*** RECORDS FOR THIS TASK Section Begins ***

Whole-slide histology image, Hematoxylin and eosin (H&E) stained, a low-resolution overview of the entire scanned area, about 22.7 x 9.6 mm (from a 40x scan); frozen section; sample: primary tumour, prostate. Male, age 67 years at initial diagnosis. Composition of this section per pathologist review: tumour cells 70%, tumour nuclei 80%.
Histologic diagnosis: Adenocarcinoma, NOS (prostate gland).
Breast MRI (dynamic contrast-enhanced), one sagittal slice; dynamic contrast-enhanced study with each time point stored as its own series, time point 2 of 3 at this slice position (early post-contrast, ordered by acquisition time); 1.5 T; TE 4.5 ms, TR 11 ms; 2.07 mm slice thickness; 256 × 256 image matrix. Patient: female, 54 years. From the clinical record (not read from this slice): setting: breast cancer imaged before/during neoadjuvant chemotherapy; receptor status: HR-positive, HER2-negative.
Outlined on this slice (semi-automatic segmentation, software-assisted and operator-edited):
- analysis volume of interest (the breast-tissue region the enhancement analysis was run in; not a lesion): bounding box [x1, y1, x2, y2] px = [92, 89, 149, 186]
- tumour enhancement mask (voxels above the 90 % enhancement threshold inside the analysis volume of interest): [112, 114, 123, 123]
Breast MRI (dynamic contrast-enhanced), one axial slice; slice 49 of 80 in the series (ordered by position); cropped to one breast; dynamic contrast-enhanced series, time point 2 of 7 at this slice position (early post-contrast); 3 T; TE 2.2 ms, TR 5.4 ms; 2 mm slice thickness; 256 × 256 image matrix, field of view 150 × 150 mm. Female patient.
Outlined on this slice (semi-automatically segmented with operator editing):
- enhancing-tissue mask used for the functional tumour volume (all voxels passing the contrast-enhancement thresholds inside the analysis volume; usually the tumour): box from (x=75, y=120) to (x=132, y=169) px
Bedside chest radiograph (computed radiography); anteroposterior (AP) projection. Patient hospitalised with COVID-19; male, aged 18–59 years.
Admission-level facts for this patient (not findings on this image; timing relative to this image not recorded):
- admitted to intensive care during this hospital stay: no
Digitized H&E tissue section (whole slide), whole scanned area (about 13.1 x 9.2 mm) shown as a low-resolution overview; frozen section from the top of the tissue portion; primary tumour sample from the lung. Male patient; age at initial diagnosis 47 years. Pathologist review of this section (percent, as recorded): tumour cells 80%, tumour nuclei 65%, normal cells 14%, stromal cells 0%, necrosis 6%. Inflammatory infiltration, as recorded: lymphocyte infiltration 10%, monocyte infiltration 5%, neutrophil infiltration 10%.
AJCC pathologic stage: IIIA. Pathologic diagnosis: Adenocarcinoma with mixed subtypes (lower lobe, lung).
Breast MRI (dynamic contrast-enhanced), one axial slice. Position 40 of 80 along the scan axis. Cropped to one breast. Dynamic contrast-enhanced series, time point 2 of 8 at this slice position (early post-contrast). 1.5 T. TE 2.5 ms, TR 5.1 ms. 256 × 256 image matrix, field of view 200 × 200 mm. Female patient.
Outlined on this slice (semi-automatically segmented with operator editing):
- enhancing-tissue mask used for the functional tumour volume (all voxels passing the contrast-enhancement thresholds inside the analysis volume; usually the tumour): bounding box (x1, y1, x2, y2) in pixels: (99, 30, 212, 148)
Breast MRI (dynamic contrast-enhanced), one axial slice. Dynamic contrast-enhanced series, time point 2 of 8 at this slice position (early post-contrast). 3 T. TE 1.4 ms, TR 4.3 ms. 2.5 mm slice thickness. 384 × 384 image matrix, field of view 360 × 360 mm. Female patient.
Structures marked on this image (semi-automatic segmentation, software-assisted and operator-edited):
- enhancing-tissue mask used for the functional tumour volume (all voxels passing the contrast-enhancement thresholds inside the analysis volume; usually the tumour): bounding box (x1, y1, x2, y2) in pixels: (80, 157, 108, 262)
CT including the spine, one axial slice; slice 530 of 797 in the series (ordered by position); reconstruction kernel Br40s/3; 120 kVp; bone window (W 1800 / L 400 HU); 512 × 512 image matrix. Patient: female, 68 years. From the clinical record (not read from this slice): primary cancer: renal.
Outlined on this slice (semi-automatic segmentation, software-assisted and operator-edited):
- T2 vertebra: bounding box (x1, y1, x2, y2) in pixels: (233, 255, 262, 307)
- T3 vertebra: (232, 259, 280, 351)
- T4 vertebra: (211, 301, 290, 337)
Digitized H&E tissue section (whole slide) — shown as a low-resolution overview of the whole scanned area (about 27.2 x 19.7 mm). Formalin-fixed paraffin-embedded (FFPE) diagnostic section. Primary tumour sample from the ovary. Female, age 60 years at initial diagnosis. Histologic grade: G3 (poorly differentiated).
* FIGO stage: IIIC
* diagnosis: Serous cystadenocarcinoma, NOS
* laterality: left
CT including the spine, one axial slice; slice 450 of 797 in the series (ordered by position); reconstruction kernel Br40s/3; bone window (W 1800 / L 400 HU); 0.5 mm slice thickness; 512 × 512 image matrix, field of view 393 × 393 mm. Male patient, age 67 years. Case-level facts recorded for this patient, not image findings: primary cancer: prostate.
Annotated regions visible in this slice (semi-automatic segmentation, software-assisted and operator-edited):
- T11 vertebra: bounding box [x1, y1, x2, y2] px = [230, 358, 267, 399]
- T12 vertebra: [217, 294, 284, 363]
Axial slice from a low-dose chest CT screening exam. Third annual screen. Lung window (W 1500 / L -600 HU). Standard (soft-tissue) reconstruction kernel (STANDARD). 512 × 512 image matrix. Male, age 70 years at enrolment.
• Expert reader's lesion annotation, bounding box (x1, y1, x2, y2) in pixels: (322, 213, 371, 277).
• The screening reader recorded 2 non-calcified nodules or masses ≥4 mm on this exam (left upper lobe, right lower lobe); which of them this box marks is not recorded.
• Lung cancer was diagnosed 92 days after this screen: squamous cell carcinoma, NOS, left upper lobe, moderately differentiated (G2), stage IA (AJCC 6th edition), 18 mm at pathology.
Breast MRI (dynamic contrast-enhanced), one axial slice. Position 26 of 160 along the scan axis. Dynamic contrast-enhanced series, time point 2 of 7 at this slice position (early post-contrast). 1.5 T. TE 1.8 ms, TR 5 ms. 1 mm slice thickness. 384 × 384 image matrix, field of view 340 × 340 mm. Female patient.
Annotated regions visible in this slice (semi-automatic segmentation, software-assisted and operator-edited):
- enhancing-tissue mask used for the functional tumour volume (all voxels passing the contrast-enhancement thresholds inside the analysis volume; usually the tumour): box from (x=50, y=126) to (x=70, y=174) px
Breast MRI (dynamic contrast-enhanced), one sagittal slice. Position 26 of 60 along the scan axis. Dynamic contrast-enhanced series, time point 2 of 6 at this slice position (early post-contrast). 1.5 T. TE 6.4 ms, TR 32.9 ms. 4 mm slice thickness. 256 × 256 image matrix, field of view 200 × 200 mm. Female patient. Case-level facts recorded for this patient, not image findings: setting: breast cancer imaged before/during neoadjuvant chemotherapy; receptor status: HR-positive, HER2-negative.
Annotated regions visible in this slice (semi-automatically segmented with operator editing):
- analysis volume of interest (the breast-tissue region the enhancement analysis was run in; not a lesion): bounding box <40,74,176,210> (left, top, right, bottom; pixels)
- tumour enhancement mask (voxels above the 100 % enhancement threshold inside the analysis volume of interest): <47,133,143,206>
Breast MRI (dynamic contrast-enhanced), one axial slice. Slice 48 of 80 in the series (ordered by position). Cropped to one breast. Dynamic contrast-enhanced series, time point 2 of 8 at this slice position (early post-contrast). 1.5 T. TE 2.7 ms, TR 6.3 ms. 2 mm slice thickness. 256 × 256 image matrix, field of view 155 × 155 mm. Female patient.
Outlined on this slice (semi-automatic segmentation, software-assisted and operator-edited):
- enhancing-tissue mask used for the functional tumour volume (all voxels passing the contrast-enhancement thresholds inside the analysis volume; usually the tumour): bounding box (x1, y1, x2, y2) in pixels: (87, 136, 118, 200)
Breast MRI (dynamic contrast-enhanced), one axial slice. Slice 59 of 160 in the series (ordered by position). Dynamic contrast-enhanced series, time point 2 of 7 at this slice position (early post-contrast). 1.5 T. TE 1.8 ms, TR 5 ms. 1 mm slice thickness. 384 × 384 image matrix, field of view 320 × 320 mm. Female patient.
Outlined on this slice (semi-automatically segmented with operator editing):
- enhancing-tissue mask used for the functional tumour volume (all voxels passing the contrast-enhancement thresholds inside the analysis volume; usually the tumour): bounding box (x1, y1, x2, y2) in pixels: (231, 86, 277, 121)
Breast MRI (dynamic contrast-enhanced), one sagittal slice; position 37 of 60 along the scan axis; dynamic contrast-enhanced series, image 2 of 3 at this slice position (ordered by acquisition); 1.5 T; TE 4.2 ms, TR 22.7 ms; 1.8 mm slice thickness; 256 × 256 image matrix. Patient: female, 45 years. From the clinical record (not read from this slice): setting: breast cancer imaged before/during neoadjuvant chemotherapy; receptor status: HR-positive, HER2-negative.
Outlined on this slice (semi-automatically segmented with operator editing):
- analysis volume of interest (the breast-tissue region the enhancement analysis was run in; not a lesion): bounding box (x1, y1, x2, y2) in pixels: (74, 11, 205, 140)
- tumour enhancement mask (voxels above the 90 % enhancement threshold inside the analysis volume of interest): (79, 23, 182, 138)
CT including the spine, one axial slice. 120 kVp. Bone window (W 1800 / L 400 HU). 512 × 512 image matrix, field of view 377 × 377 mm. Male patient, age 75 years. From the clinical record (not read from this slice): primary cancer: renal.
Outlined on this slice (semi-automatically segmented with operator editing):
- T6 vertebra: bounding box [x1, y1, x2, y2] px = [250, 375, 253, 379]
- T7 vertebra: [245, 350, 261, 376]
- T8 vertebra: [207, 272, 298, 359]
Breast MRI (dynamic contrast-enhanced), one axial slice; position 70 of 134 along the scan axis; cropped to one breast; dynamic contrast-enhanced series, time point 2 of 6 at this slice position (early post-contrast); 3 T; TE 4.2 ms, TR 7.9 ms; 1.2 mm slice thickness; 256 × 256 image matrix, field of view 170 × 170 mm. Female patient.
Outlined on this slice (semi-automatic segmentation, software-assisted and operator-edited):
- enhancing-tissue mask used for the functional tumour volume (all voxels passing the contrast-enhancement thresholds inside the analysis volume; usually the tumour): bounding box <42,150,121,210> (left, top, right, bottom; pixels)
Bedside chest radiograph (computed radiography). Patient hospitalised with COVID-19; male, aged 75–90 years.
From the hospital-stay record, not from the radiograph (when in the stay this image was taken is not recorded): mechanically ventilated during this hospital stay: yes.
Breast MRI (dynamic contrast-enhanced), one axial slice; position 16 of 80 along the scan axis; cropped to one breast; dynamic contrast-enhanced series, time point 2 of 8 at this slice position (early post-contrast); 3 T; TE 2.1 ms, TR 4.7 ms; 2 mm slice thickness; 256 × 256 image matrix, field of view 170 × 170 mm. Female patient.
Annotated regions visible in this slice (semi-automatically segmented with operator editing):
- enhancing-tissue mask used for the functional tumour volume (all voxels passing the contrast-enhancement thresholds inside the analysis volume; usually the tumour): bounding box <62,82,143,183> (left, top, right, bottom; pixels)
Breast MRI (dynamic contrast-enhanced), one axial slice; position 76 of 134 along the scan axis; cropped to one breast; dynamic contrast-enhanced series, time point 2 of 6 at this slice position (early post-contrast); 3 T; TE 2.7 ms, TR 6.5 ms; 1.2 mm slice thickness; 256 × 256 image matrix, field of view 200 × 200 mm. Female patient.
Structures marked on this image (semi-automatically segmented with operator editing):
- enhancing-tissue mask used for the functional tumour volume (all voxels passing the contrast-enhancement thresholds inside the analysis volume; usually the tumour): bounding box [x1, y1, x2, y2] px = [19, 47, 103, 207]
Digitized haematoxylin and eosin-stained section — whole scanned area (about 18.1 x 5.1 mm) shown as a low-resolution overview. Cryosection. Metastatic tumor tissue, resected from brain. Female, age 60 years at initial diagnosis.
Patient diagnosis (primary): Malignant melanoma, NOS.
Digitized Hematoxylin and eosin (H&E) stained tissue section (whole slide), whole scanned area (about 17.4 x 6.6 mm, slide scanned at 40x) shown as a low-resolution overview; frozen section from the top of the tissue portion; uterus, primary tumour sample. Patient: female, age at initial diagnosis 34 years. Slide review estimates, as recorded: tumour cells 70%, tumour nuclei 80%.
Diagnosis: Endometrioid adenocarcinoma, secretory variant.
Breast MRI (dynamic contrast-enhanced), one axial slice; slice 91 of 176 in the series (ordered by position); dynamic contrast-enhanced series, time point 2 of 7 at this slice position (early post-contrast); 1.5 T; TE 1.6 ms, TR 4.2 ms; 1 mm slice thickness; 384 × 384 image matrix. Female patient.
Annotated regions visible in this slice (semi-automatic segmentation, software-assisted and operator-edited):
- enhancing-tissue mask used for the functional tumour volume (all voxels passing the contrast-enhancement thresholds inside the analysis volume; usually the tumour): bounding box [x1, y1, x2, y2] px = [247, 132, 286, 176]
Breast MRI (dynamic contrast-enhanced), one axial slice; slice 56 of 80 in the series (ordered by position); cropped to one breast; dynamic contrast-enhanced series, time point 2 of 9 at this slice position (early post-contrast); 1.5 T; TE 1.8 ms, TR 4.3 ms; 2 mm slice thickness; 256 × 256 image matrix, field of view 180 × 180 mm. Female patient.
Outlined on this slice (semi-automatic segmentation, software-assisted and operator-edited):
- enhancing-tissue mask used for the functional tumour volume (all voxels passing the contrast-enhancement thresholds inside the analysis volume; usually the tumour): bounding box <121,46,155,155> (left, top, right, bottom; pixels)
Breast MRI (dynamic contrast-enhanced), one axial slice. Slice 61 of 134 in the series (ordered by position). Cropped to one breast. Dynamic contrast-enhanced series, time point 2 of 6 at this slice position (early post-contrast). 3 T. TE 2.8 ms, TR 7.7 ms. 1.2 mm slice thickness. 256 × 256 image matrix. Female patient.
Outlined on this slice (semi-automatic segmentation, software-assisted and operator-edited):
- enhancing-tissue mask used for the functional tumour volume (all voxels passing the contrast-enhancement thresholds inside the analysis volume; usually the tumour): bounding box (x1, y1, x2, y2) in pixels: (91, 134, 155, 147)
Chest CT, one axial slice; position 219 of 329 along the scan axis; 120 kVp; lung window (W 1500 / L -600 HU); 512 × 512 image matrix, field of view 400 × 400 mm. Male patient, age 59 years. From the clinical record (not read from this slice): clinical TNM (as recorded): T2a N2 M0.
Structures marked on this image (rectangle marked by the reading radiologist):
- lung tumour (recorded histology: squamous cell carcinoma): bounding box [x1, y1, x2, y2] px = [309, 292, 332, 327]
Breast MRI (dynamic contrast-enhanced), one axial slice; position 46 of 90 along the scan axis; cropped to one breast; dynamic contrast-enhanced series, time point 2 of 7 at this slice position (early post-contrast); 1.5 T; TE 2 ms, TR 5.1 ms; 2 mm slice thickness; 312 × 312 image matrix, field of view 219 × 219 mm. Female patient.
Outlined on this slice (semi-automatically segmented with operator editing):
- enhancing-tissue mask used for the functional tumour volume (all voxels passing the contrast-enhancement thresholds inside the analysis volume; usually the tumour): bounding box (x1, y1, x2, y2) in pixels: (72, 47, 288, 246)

*** RECORDS FOR THIS TASK Section Ends ***

PROMPT —
Answer with one number only: how many lines of the entries above include the word "COVID"?

TASK OUTPUT —
2